Read the passage on the Allied fighting in Italy and decide whether each statement agrees with it. Answer yes or no for each, quoting the words from the passage that settle it.
1. The US 36th Division was a Texas formation of the National Guard.
2. The failed raid on Dieppe took place in August 1943.
3. The 2nd New Zealand Division had an easy way to replace the men it lost at the front.
— begin Provided text —
The bloodiness of the Italian fighting was felt all the harder by the Allied Mediterranean Force because, by a chance of assignment, so many of its divisions were drawn from narrowly localised recruiting areas. The US 36th and 45th Divisions were respectively Texas and Oklahoma formations of the National Guard, while the British 56th and 46th Divisions came from London and the North Midlands. The two Indian divisions, 4th and 8th, were raised from the ‘martial race’ minority of the Raj, while the 1st Canadian was formed of volunteers from a dominion which, after the tragedy of a failed raid on Dieppe in August 1942, harboured ill-concealed suspicions about the freedom with which British generals shed its soldiers’ blood. Three other groups of soldiers under Alexander’s command, the 2nd New Zealand Division and the French Moroccan and the Polish II Corps, were renowned for their hardihood; the Poles in particular demonstrated the fiercest determination to pay back the enemy for the sufferings inflicted on their country since 1939. However, in the prevailing circumstances, all three lacked any easy means to make good the losses they suffered at the front. Recognition of the human fragility of the instrument under their command afflicted all the Allied generals throughout the battle for Italy and deeply affected their conduct of it.
— end Provided text —
— begin Dataset excerpt —
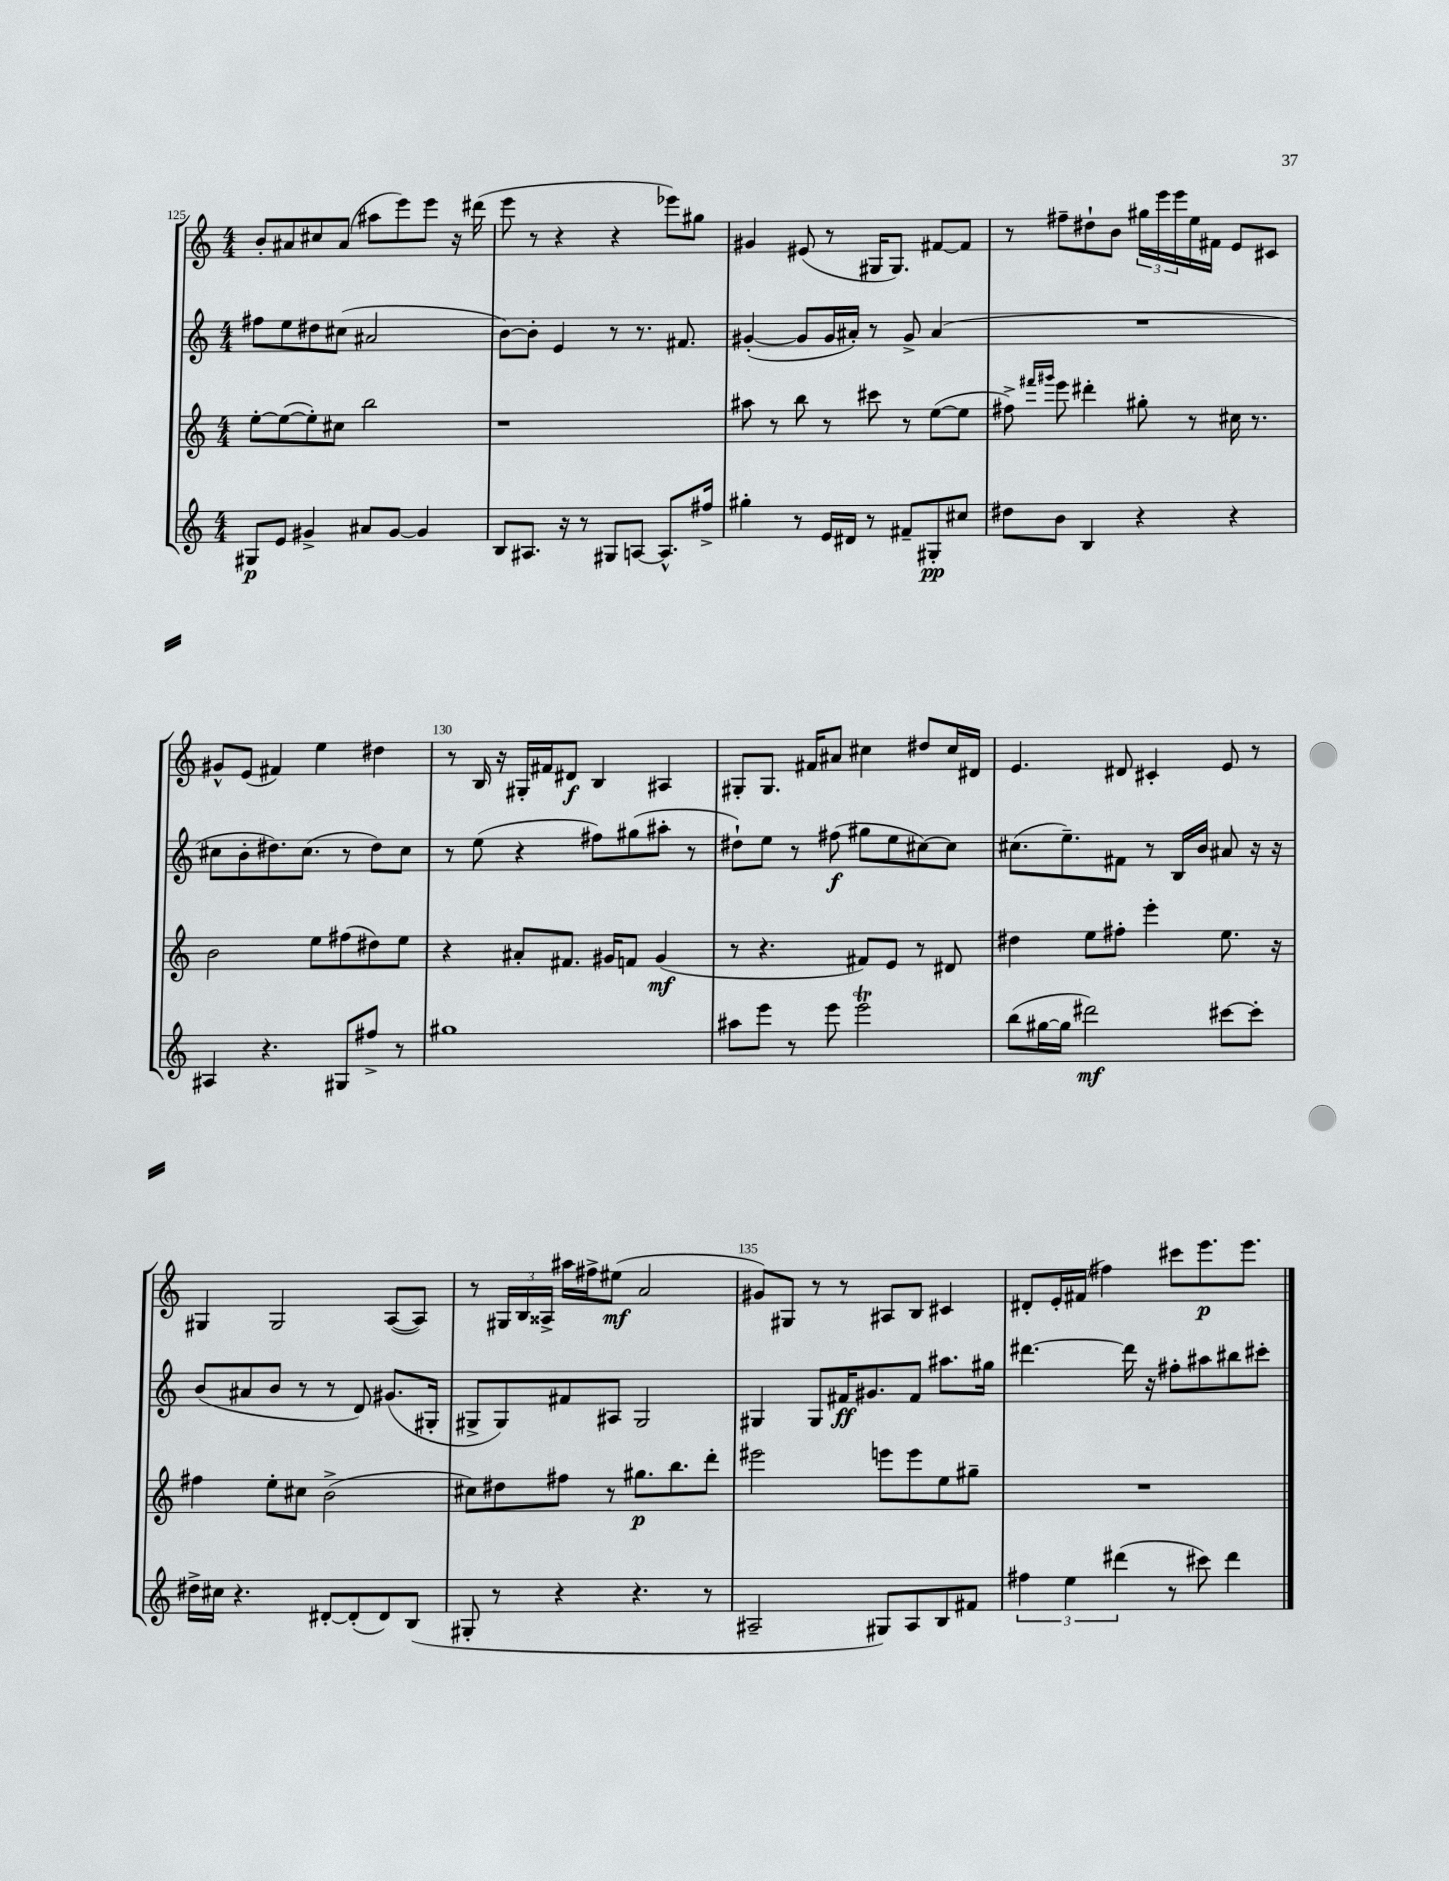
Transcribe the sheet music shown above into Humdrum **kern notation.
— end Dataset excerpt —
#### Written solution
1. Yes: "The US 36th and 45th Divisions were respectively Texas and Oklahoma formations of the National Guard"
2. No: "a failed raid on Dieppe in August 1942"
3. No: "all three lacked any easy means to make good the losses they suffered at the front"